Def. Ex. 7. [Doc. No. 26].
Def. Ex. 9 [Doc. No. 26].
Def. Ex. 10 [Doc. No. 26].
There are some disputed facts. Sonoma contends that it had no choice but to stop promoting Ceramax because of substantial problems with the production of Ceramax by APL, leading to the termination of that relationship in June 2020. Sonoma also contends that the product was overpriced and left an unpleasant residue according to consumers, who often stopped filling their prescriptions. According to Sonoma, Sköld gave no assistance in resolving these problems, and a reasonable jury could infer that because Sköld would have benefitted from the successful sale of Ceramax products, he must not have been able to help. Sonoma argues that this inference serves as a basis to excuse any requirement of formal written notice and opportunity to cure as it would have been futile. In the alternative, Sonoma argues that Ms. Trombly's February 19, 2021 letter constituted such notice.
Def. Ex. 5 [Doc. No. 26].
Def.'s Opp. at 13 [Doc. No. 26].
Def.'s Opp. at 21 [Doc. No. 26].
Def.'s Opp. at 21 [Doc. No. 26].
Def.'s Opp. at 22 [Doc. No. 26].
The problem with Sonoma's argument is that Sonoma did not comply with the Agreement, which provides that all notices under the Agreement must be in writing, and that notice of default include an opportunity to cure. Courts have held that "strict compliance with a notice provision was futile only where the [party] substantially complied with the contractual notice provisions by giving some form of actual notice to the [other party], [the other party was] given an opportunity to remedy the dispute, and yet the [other party] made it clear they would not do so." That did not happen here. Although "[a] party who cannot perform its own obligations under a contract is not entitled to collect damages," Sonoma relinquished this defense when it failed to provide the written notice of the breach and an opportunity to cure as required by the Agreement. The Court will grant Plaintiff's Motion. An order will be entered.

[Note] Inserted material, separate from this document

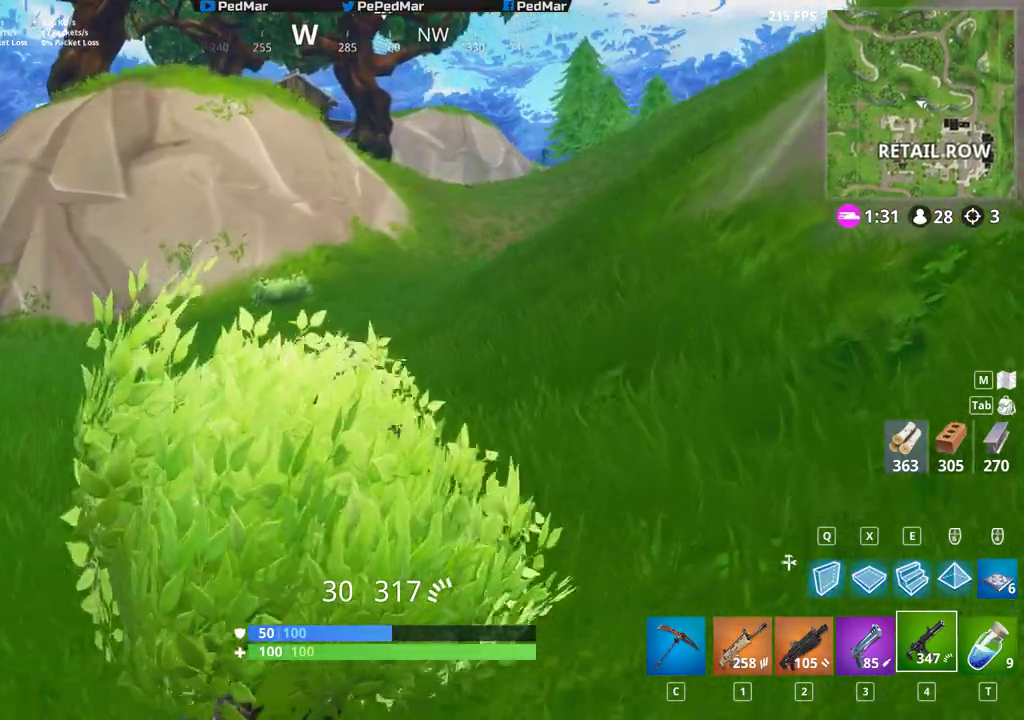
{"keys": ["shift", "w"], "mouse": [], "events": [[50, "d", "up"]]}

See Agreement § 15.5, providing that "Notices. All notices hereunder shall be in writing, effective upon receipt, and shall be delivered personally, mailed by registered or certified mail (return receipt requested, postage prepaid), or sent by express courier service, to the other Party at [the addresses set forth in the Agreement]."
Borough of Lansdale, Pa. v. PP&L, Inc., No. 2006 WL 859431 at *5 (E.D. Pa. Mar. 31, 2006) (citations and emphasis omitted).
Empire Properties, Inc. v. Equireal, Inc., 449 Pa.Super. 476, 674 A.2d 297, 305 (1996) (citations omitted).